Luuc Kooijmans
De doodskunstenaar
De anatomische lessen van Frederik Ruysch
The anatomy lessons of Frederik Ruysch
Seventeenth-century anatomist Frederik Ruysch was world famous until well into the nineteenth century. His collection of carefully prepared, artistically displayed body parts in formaldehyde was one of Amsterdam’s top tourist attractions. On a visit in 1697 Peter the Great was so impressed by the true-to-life nature of the embalmed child corpses that he embraced and kissed them. Twenty years later he was able to take the entire collection to Russia, where it is preserved to this day in the Kunstkamera in St. Petersburg, in hundreds of jars and bottles.
Ruysch was renowned for his skill at preserving bodies so perfectly that they seemed alive. He injected their arteries and organs with a special fluid, the ingredients of which he kept a closely guarded secret. Visitors were amazed to discover that the cadavers and body parts in his collection had achieved a form of immortality. Luuc Kooijmans, his biographer, describes Ruysch as an ‘artist of death’.
Ruysch adorned body parts with collars, cuffs and frills to hide scars and other unsightly blemishes. He decked out a foetus in a cap and collar; he laid an embryo in the jaws of an African snake; in the amputated hand of a child he put a tortoise egg with a hatchling emerging. He filled five rooms of his house with his ‘living cadavers’, anatomical anomalies, all manner of animal specimens (1,500 jars in total), slippers made from human skin, even a breastplate bearing the brand of the thief from whose skin it was made. During his lifetime the artistic aspects of Ruysch’s work sometimes brought criticism and scorn from scientists, but after he died it was as an artist of death that he continued to inspire people, from Balzac to Stephen Jay Gould.
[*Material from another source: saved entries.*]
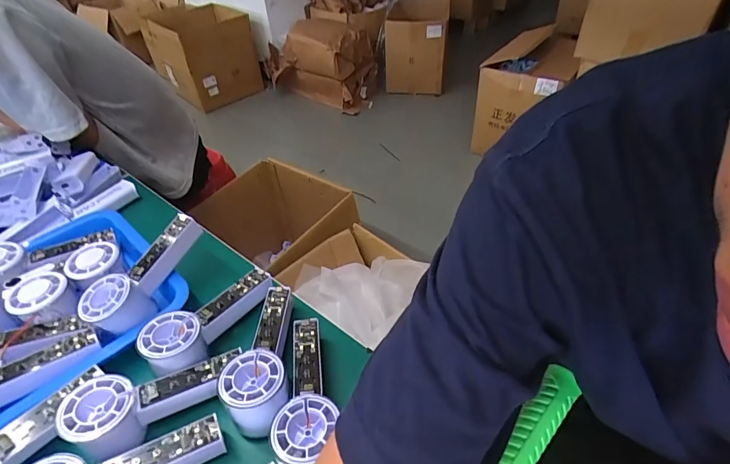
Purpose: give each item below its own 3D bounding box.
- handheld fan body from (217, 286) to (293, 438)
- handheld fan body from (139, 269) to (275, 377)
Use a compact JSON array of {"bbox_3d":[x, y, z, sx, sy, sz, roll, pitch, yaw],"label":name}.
[{"bbox_3d":[-0.095,0.120,0.408,0.057,0.053,0.152,-2,30,3],"label":"handheld fan body"},{"bbox_3d":[-0.163,0.092,0.435,0.055,0.042,0.151,22,36,26],"label":"handheld fan body"}]

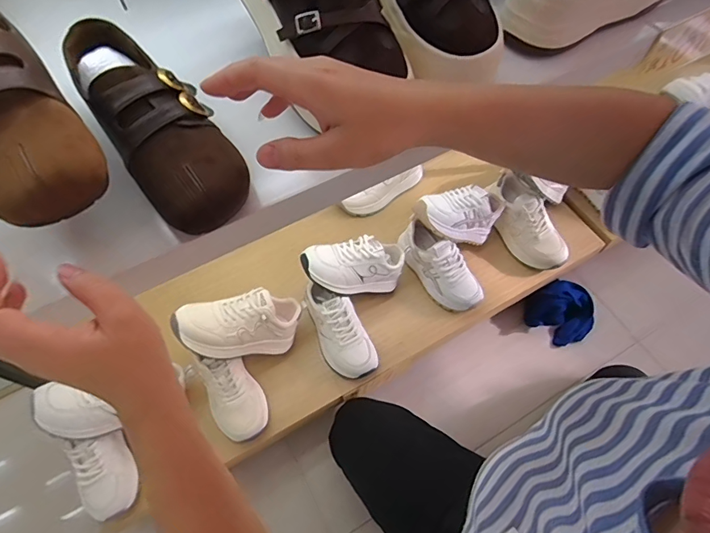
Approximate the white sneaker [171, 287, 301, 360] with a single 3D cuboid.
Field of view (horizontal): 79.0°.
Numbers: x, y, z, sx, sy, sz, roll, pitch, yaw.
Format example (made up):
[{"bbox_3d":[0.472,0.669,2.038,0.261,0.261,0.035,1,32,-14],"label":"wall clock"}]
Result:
[{"bbox_3d":[-0.199,0.103,0.802,0.229,0.095,0.098,3,52,-41],"label":"white sneaker"}]

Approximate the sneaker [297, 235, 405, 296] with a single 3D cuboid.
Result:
[{"bbox_3d":[0.002,0.000,0.877,0.222,0.088,0.103,0,58,-27],"label":"sneaker"}]

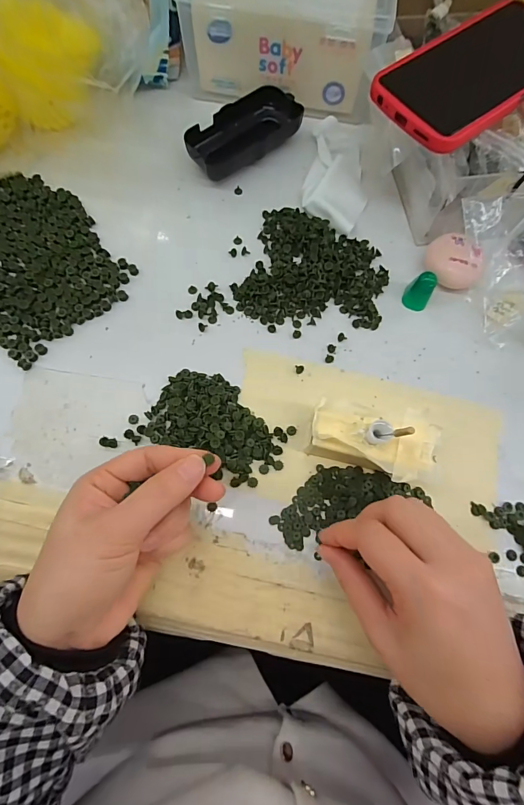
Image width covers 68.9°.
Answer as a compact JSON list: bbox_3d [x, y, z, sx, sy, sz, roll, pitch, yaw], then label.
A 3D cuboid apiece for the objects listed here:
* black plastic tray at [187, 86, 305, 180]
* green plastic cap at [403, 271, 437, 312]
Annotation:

The process of preparing his specimens helped Ruysch understand the secrets of the human body. Discoveries made through minute observation reached a broad audience by means of his anatomical collection, his public anatomy lessons, and his innumerable published works. These were troubled times in which the wisdom of centuries was called into question and new heroes emerged. With an eye for arresting details, Kooijmans describes how scholars like Ruysch dealt with a period of profound change.